Pharmacists will find the 2015 AGS Beers Criteria useful, if not imperative, in the care of older adult patients. Pharmacists should be aware of the latest evidence, as well as the caveats and rationales informing these new recommendations. An understanding of the rationale behind the expert guidelines can help pharmacists appreciate why specific medications are included in the list, as well assist in developing effective interventions in collaboration with prescribers of medications in this high-risk population.
- J Am Geriatr Soc. 2012;60:616–31
- J Am Geriatr Soc. 2015;8 [Epub ahead of print]
- J Am Geriatr Soc. 2015;8 [Epub ahead of print]
- J Am Geriatr Soc. 2015;8 [Epub ahead of print]

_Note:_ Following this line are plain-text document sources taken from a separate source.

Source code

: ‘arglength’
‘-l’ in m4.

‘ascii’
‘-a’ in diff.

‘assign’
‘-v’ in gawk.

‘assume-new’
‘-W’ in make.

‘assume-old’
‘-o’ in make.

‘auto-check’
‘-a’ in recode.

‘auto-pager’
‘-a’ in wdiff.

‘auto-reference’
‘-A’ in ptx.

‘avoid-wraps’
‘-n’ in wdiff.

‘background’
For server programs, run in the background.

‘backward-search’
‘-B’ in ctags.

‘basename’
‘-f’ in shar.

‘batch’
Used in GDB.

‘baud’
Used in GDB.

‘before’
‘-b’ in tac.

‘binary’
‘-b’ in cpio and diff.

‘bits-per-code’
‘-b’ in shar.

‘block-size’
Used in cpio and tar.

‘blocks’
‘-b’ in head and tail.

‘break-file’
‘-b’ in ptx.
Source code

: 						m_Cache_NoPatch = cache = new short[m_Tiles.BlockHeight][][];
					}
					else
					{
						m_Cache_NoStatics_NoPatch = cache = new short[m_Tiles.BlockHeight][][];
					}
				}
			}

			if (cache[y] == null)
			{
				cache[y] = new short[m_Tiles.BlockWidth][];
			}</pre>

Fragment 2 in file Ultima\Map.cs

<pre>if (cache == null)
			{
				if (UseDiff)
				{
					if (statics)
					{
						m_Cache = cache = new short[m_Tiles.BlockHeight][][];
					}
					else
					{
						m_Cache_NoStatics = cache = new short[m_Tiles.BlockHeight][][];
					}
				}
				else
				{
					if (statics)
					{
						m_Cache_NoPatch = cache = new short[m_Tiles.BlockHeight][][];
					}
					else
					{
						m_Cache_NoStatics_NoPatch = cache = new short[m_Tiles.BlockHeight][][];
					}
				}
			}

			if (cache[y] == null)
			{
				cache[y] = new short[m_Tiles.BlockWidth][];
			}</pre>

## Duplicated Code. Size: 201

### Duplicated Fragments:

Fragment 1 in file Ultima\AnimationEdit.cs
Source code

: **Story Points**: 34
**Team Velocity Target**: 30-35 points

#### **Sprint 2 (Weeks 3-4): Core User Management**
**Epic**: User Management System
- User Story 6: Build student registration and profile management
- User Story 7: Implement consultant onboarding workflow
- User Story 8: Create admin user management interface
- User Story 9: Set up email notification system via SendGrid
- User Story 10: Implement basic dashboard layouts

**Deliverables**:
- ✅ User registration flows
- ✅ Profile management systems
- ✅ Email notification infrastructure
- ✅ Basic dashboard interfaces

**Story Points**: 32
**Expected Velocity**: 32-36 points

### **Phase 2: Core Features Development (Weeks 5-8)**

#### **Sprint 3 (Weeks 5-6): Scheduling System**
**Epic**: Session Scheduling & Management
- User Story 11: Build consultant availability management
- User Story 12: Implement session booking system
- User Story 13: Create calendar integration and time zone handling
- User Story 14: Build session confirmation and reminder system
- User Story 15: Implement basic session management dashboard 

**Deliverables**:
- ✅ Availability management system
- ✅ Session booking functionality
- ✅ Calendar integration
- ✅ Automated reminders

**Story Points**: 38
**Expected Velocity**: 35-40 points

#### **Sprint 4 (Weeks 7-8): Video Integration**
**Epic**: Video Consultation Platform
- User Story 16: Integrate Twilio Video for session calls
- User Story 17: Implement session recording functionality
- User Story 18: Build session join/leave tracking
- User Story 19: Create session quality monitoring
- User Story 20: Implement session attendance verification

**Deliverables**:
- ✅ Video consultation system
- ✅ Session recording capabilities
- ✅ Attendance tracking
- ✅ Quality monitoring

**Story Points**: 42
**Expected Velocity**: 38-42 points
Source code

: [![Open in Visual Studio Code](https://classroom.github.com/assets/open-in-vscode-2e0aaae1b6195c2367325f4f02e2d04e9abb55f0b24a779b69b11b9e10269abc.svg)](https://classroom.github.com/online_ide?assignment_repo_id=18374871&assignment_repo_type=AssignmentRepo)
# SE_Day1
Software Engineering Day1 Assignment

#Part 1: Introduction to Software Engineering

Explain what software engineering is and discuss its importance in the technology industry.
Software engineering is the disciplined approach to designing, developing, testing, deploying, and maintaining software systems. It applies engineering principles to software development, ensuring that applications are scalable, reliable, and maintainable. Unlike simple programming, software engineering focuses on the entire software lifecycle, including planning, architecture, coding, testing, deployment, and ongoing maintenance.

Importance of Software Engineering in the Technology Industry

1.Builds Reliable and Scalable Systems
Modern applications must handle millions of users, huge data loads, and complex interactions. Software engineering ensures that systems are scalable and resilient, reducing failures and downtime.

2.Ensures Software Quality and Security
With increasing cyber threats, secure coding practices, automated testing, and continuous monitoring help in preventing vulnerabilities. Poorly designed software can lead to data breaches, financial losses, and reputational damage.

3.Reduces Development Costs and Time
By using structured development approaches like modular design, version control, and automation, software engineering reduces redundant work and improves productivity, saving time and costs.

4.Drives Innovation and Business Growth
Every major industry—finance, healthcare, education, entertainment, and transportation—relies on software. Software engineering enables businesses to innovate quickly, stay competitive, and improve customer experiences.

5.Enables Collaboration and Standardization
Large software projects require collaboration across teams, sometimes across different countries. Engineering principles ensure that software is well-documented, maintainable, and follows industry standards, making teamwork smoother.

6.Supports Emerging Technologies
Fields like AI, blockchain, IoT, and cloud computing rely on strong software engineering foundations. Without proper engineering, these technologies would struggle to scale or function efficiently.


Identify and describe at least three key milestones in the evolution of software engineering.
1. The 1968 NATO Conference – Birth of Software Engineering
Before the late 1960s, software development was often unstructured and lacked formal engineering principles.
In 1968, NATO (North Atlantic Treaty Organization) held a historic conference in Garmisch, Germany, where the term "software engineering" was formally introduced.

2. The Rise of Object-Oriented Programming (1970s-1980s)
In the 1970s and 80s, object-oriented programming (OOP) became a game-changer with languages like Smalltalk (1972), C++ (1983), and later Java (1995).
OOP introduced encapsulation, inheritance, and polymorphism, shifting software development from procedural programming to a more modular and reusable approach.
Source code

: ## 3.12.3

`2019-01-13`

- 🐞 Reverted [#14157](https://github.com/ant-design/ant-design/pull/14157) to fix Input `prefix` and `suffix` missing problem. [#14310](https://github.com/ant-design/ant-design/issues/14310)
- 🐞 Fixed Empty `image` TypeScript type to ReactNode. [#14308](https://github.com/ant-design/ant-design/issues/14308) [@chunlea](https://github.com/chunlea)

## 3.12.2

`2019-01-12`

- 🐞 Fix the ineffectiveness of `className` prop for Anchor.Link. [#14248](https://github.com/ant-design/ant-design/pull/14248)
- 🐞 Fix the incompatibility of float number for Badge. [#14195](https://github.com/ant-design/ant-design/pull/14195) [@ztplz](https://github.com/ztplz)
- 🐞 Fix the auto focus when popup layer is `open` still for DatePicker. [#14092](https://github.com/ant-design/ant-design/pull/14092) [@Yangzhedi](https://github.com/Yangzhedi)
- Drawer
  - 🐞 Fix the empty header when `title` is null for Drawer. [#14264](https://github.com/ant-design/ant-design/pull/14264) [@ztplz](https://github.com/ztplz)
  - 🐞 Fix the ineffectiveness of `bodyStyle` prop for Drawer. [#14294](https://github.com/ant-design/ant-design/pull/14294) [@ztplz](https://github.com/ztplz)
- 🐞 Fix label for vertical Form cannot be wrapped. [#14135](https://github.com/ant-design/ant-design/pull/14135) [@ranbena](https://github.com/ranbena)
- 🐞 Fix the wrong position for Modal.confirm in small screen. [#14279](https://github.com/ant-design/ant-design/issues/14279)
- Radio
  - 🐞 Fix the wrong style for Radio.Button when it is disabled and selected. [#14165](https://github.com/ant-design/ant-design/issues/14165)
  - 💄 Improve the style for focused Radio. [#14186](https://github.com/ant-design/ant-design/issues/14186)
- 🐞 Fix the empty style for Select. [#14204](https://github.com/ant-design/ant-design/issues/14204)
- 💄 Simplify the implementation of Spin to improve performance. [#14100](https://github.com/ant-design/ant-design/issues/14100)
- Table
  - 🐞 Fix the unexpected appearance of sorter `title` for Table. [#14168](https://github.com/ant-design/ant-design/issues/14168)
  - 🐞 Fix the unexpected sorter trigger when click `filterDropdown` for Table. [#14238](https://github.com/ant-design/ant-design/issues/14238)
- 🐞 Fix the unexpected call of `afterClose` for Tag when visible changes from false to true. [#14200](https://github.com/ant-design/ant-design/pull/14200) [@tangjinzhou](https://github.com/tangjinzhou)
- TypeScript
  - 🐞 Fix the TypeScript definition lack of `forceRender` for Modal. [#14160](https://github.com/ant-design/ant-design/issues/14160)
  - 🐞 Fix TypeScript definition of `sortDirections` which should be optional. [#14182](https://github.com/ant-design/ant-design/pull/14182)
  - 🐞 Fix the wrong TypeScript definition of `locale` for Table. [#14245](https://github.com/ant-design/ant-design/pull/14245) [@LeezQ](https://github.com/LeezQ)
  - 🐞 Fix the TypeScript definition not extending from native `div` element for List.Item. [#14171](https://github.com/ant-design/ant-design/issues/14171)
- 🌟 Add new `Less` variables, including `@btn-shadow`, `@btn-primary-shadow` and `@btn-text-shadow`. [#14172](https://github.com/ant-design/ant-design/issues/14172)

Using Beers Criteria for quality measures
Two of the guiding principles of the American Geriatric Society’s (AGS) 2015 Beers Criteria are as follows: 1) The criteria should be a starting point for a comprehensive process of identifying and improving medication appropriateness and safety, and 2) access to medications included in the 2015 AGS Beers Criteria should not be excessively restricted by prior authorization and/or health plan coverage policies.
Historically, the Beers Criteria have been well suited for clinical decision support systems and the development of quality metrics. However, they work best when suggestions for alternative therapies accompany alerts about high-risk medications. The Beers Criteria are reasonable to use for performance measurement across large groups of patients and providers but should not be used to judge care for any individual patient.
According to Julie Kuhle, BSPharm, vice president of measure operations at Pharmacy Quality Alliance and an expert in how quality metrics are developed and implemented by third-party payers and national quality initiatives, the Beers Criteria are used by the National Committee for Quality Assurance (NCQA) and the Pharmacy Quality Alliance (PQA) to designate the quality measure Use of High-Risk Medications in the Elderly (HRM).
“The previous update of the Beers Criteria was done in 2012, and the HRM measure was revised by the PQA and NCQA based on that update,” Kuhle told Today. “A number of stakeholders use the HRM measure for quality measurement. For example, [CMS uses] the HRM measure to monitor and evaluate the quality of care for Medicare beneficiaries by prescription drug plans. Poor performance with the HRM measure may negatively affect a health care plan’s quality ratings,” she said.
Kuhle noted that PQA will review the 2015 Beers Criteria to determine what changes will be made to PQA’s HRM measure. The measure only includes medications from Table 2: 2015 AGS Beers Criteria for Potentially Inappropriate Medication Use in Older Adults and only includes products that are prescription drugs, whereas the AGS recommendation indicates the term “avoid,” she pointed out.
In addition, Kuhle said, the measure is calculated using only prescription claims data, so it cannot consider caveats based on diagnosis. “For example, a medication with the recommendation ‘avoid use as an antihypertensive’ will not be included because the diagnosis of hypertension is not available for use in the measure,” Kuhle said. The measure considers inclusion of medications with caveats if the caveat can be measured reliably from prescription drug claims data.
Kuhle also noted that CMS uses this measure in the Star Ratings program for Part D prescription drug plans. Once changes are made to PQA’s HRM measure, based on the 2015 AGS Beers Criteria, PQA will notify CMS of the change. When this measure was updated in 2012, CMS notified plans and the public on multiple occasions about when the newly updated measure may be implemented. “Each year, CMS proposes changes to the Star Ratings through the Request for Comments and Call Letter processes, and plans and other stakeholders have the opportunity to comment before the proposals are finalized,” Kuhle said.